Monday, October 23, 2023

Etnaviv NPU update 9: We got there!


Since the last update I finally got the whole of MobileNetv1 running at full-accuracy on the NPU with Mesa: 
tomeu@arm-64:~/mesa$ python3.10 -i grace_hopper.bmp -m mobilenet_v1_1.0_224_quant.tflite -l labels_mobilenet_quant_v1_224.txt -e
Loading external delegate from with args: {}
Processing the input took 18 ms.
Running the NN job took 13 ms.
Processing the output took 1 ms.
0.866667: military uniform
0.031373: Windsor tie
0.015686: mortarboard
0.007843: bow tie
0.007843: academic gown
time: 33.094ms
That takes us to a performance level around 3 times faster than running the same inference on the CPUs on the A311D SoC.
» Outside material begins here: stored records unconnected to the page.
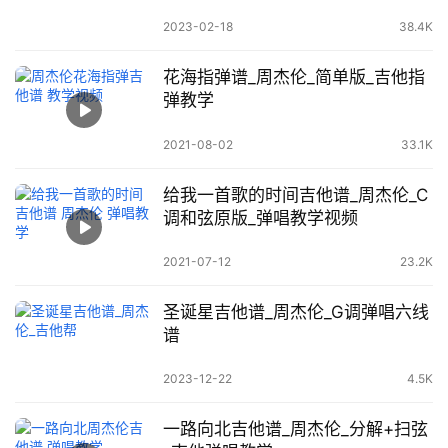
2023-02-18
38.4K
花海指弹谱_周杰伦_简单版_吉他指
弹教学
2021-08-02
33.1K
给我一首歌的时间吉他谱_周杰伦_C
调和弦原版_弹唱教学视频
2021-07-12
23.2K
圣诞星吉他谱_周杰伦_G调弹唱六线
谱
2023-12-22
4.5K
一路向北吉他谱_周杰伦_分解+扫弦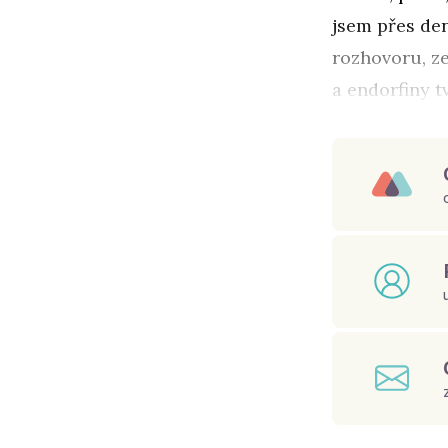
jsem přes de
rozhovoru, ze
a endorfiny t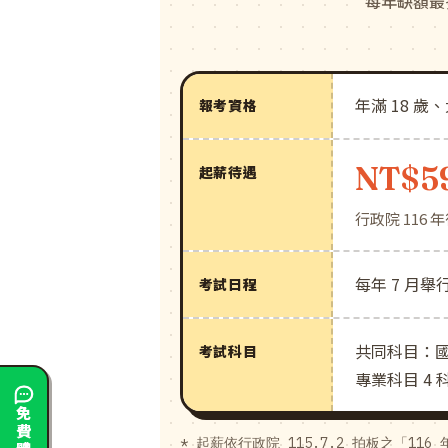
每年缺額最
年滿 18 
報考資格
NT$5
起薪待遇
行政院 116
每年 7 月舉
考試日程
共同科目：
考試科目
專業科目 4
* 起薪依行政院 115.7.2 拍板之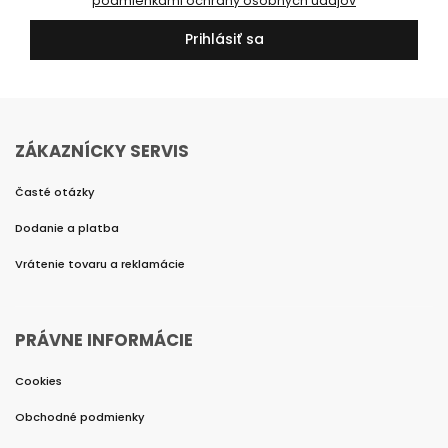
podmienkami ochrany osobných údajov
Prihlásiť sa
ZÁKAZNÍCKY SERVIS
Časté otázky
Dodanie a platba
Vrátenie tovaru a reklamácie
PRÁVNE INFORMÁCIE
Cookies
Obchodné podmienky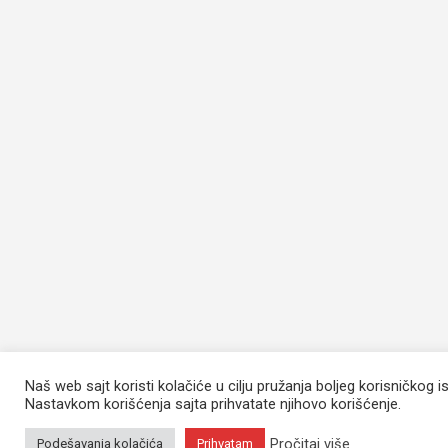
Naš web sajt koristi kolačiće u cilju pružanja boljeg korisničkog i
Nastavkom korišćenja sajta prihvatate njihovo korišćenje.
Pročitaj više
Podešavanja kolačića
Prihvatam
Most of the time (18 ms.) is spent in my naive manipulation of the input tensor, transposing and reshuffling it to match what the HW expects. Once we learn to do these operations on the 4 tensor manipulation cores, this time should be brought close to zero.

The 13 ms. that the convolutions take in the NPU is still sensibly higher than the 8 ms. that the blob achieves, but the optimizations mentioned in previous updates in this blog should bring us pretty close.

Next steps

Now that we have something that people can use in their products, I will switch to upstreaming mode.
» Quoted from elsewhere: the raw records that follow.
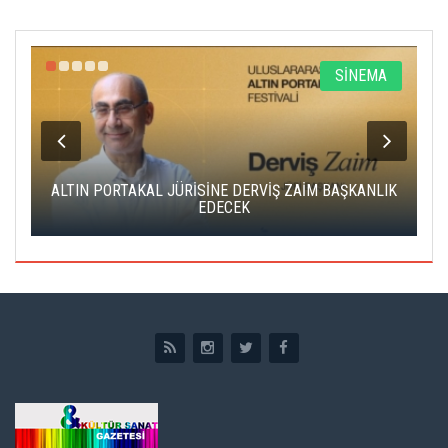
R
SİNEMA
ALTIN PORTAKAL JÜRİSİNE DERVİŞ ZAİM BAŞKANLIK
C
EDECEK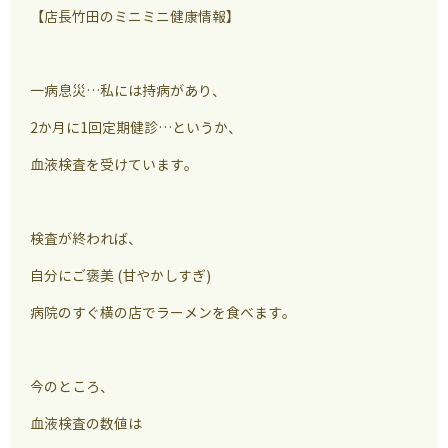
【店長竹田のミニミニ健康情報】
一病息災…私には持病があり、
2か月に1回定期健診…というか、
血液検査を受けています。
検査が終われば、
自分にご褒美 (甘やかしすぎ)
病院のすぐ横の店でラーメンを食べます。
今のところ、
血液検査の数値は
I want to do a few cleanups to the Mesa code and then I will ask for people to review and ack so it can be merged. In the meantime, the draft merge request can be found here.

I would also like to have a CI job running to make sure it doesn't regress. But given that we don't use NIR as of yet and the dependencies with the rest of Mesa are minimal, there is probably little need as long as I'm the only person contributing to the code.

3 comments: said...

Good work! I am gonna move my HAOS from rpi4 to Vim3Pro in a near future. I have a coral USB accelerator too add in the future aswell. I would be awesome to be able to use both.

Anonymous said...

Do you have a tutorial of some sorts?

Anonymous said...

Have you i elementet the New kennel?